● **YOUR TASKS**
A – In the Paxil withdrawal journal, why does the writer speak of "my heart" when describing the low point after stopping Paxil? Answer in one to three sentences.
B – Write out the part of the Paxil withdrawal journal starting at "I really think" and ending at "about my situation?", with the wording unchanged.

--- PASSAGE SHOWN ---

I am still documenting all of my experiences, but I have to tell you, I am getting so tired of complaining. I sound like a broken record. Okay, it sucks – we get it! Now what!?

I really think it’s time for me to find new ways to cope. I need to. My situation is what it is. The hand I’ve been dealt sucks, but it’s all I’ve got to work with – so again, it comes down to choices – do I continue to suffer and complain and wait to get better - or do I do something about my situation?

I think it’s time for me to start exploring new options to deal with this misery - I’m so tired of suffering – it’s exhausting.


11.04.2006

Hit the wall

It’s been a little over a week since I have completely stopped taking Paxil - and I feel like I’ve hit the wall. The excitement of venturing into a new world and discovering a new me is completely gone. I am now struggling to figure out who I am – and that seems impossible in my current state. I am emotionally bankrupt. Last week, I was on a rollercoaster of emotions – they weren’t all pleasant, but they were emotions. Today, I sit like a zombie – completely lethargic and uninspired. I don’t think my heart can sink any lower. I say, “my heart” because it really feels like a sadness that attacks your entire spirit. It’s not just my brain sending me mixed messages any more – it’s much more than that – it’s the internal spirit of living that feels damaged.

Not knowing how long I may feel this way is brutal. You want relief, but there are no options. Part of me says it’s time to move on – this is me - and this is as good as it gets – so suck it up and live with it. But another part of me says NO – this can’t be it! This is not me. It’s got to be withdrawal symptoms. After all, a brain that has been manipulated by Paxil for 10 years can’t be expected to behave normally in only six weeks. Can it?

I don’t know, but this phase of withdrawal might be the worst. At least when I first started tapering the doses, I felt alive - borderline insane, but alive. Now, I am just a blob of a human being, void of reason and direction. I have indeed hit the wall – the decision now is, to sit quietly under the shadow of the wall or try to climb over it with every ounce of hope and determination I have.


11.03.2006

Emotion Management

As I've watched Phil try to live life without Paxil, I've tried to imagine what he's going through, and why. Big picture, I would say he's a man who has been in an emotional coma for ten years, and removing Paxil from his system has caused his brain to "wake up". Beyond the withdrawal symptoms he's facing, he's also overcome by a flood emotions that didn't exist in his neutral, paxil-enduced world. Now, he has to relearn how to handle emotion. To me, it seems very akin to a boy going through puberty, with extreme emotional highs and lows, who eventually gains control as he ages. Phil's like a nine year old boy all over gain, only with severe headaches, sensitivity to light and sound, and an endless ringing in his ears. So it's more like going through puberty with an endless hangover, and immediately following a nine hour Spinal Tap concert.

--- MATERIAL SHOWN ---

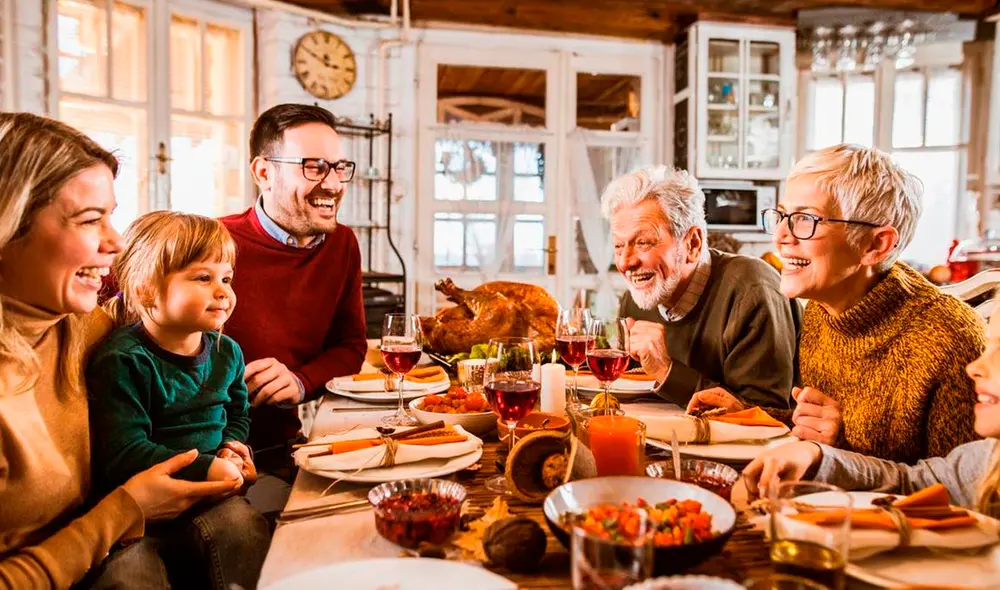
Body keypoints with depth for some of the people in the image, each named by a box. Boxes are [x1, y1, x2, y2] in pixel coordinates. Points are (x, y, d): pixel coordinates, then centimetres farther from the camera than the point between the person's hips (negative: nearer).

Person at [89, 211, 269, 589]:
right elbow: (123, 453, -20)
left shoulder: (226, 351, 6)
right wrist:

---

● **ANSWER LIST**
A – The writer says "my heart" because the sadness feels as if it attacks the entire spirit. It is no longer only the brain sending mixed messages. The internal spirit of living itself feels damaged.

B –
I really think it’s time for me to find new ways to cope. I need to. My situation is what it is. The hand I’ve been dealt sucks, but it’s all I’ve got to work with – so again, it comes down to choices – do I continue to suffer and complain and wait to get better - or do I do something about my situation?